You can see from the attached (recent emalis copied to Ms Godman) what we have written to Mr Russell MSP and our other local MSPs, Dr Murray, Alasdair Morgan and Alex Fergusson, refer to the email and this site dated 18-Dec, subject “unintended consequences …” . There is a real and ongoing problem as detailed in the attached emails, with more history posted on this DGPPG www site: www.dumfries-galloway.org.uk.
Our research is uncovering a national dimension that is either driving the Dumfries and Galloway Council vision or being used to justify it, or both. In any event we request that you look into this as we understand you are interested in the welfare and well being of the learning disabled. Neither are being promoted by this current action or ‘vision’ intended to close excellent and vital ARCs. After the meeting 16-Dec, key action reported on this site, and despite all the plausible reassurances, we are in no doubt that the ‘personalisation project’ and pilot scheme now spending £1.2million of public money from the Scottish Government, obviously intended to use this ‘extra’ cash to close the ARCs and that this ‘vision’ of an apparently ‘Brave New World’ still remains the driving force. We wish to get to the bottom of this and remove all the uncertainty so that real choice is maintained for the learning disabled; to ensure those who benefit from and actually require a ‘buildings-based’ service are allowed to continue to choose to do so. Isn’t personalisation really meant to be about increasing ‘choice’, not reducing it and diminishing quality of life?
Is the following correct, as many carers in the DGPPG understand, since this was also stated in the same words at the Enable Scotland ‘Brave New World’ presentation at Easterbrook Hall Dumfries on 30-Nov. We were then told that the whole ‘Brave New World’ approach is coming from Westminster and is a Labour policy issue, being rolled out to the rest of the UK, but not Wales. Personalisation is one part of that policy. The intent is to get people services in their own homes or ‘in the community’, whatever that meaningless mantra really means, but not in a “building-based model”.
However this does not work well for all of the Learning Disabled community, as we are sure you know. The carers now forming the DGPPG are responsible fof some of nearly 250 service users in the six Dumfries and Gallowy Council ARCs, some as guardians or welfare attorneys under the AWIA. There is a waiting list and an upcoming large cohort in transition. So we all have a big stake in the outcomes of such a policy. One carer remembers being a rather concerned when first hearing discussions about this at the TUC, especially the fact that even ardent disability campaigners, who strongly and rightly believe in more self-directed support for those who can benefit from it, were very wary of how it would work in practice for learning disabled, as opposed to able minded physically disabled people. For some individual budgets will be a great advantage and move forward, as long as their individual budget keeps pace with any increases in self purchased ‘care’ costs and is not capped to a lower cost inflation rate in future years. This could be a way of saving money in the longer term, something mentioned in the Dumfries and Galloway plan. So is this a covert cut in service to save money in the longer term, or could that be an unintended consequence?

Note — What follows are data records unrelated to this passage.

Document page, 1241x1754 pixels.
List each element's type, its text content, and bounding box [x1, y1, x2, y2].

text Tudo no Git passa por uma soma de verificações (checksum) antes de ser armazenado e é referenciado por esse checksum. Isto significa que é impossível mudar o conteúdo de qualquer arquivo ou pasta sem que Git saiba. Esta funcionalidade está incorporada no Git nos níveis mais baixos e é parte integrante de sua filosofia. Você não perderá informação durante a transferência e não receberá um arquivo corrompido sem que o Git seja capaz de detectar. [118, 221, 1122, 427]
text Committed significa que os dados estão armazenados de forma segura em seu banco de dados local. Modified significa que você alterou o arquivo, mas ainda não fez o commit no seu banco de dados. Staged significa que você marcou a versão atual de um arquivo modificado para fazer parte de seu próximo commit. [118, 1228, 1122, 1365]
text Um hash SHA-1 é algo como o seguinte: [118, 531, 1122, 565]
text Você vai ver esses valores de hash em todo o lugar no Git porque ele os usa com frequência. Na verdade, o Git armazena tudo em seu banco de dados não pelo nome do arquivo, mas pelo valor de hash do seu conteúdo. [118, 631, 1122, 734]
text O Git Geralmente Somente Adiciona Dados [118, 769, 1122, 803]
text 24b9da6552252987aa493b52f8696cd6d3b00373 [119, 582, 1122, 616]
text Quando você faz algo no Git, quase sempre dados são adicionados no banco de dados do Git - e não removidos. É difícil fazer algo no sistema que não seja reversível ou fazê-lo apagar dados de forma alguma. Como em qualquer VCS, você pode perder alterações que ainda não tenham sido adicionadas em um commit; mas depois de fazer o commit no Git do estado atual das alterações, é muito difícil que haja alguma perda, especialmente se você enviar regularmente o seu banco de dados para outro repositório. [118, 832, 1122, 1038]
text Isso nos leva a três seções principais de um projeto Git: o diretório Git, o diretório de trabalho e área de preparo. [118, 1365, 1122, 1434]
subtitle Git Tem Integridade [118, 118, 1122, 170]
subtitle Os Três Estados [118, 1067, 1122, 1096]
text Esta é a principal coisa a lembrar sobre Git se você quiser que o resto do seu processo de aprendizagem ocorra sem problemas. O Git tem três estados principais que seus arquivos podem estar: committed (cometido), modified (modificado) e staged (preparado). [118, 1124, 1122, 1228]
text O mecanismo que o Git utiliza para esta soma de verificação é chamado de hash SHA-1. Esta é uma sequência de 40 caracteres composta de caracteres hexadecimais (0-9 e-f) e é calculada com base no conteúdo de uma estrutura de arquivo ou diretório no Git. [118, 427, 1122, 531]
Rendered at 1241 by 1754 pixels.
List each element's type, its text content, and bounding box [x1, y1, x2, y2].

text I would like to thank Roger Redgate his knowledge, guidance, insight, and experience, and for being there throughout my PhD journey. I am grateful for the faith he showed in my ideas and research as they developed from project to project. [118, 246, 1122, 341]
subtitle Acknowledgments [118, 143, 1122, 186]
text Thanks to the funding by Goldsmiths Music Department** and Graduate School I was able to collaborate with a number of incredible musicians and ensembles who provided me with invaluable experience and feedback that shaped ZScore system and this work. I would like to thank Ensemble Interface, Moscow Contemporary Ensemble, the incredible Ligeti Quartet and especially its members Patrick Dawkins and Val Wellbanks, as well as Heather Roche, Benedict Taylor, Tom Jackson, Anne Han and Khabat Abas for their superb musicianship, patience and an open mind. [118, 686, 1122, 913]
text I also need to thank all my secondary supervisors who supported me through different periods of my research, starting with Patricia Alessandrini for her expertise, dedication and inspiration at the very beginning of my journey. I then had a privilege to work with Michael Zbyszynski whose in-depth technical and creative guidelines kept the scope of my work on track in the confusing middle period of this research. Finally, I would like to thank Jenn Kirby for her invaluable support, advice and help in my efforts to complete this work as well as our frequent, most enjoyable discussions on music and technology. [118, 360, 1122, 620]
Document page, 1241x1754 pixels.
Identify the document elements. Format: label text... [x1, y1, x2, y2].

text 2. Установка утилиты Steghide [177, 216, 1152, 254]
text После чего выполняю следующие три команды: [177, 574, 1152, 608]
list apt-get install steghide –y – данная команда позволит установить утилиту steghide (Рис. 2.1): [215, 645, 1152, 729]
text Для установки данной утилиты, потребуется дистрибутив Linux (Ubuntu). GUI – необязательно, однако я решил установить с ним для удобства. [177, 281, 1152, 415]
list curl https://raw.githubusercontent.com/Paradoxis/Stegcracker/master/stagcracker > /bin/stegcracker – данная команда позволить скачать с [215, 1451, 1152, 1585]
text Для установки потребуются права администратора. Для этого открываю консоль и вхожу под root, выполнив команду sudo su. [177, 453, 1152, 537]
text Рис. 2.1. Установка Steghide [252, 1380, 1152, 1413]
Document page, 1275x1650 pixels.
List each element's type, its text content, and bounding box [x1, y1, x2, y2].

Please can you tell us what on earth is going on in Scotland at the National centre amongst the ‘great and the good’ that is having such a disastrous negative impact on the ground here at the font line of care. There are many tears of frustration and anger, all now compounded by insidious and pernicious uncertainty that a crucial element of very effective care and transition work is being removed because of a national policy that we do not want for this group of the learning disabled. One size cap does not fit all.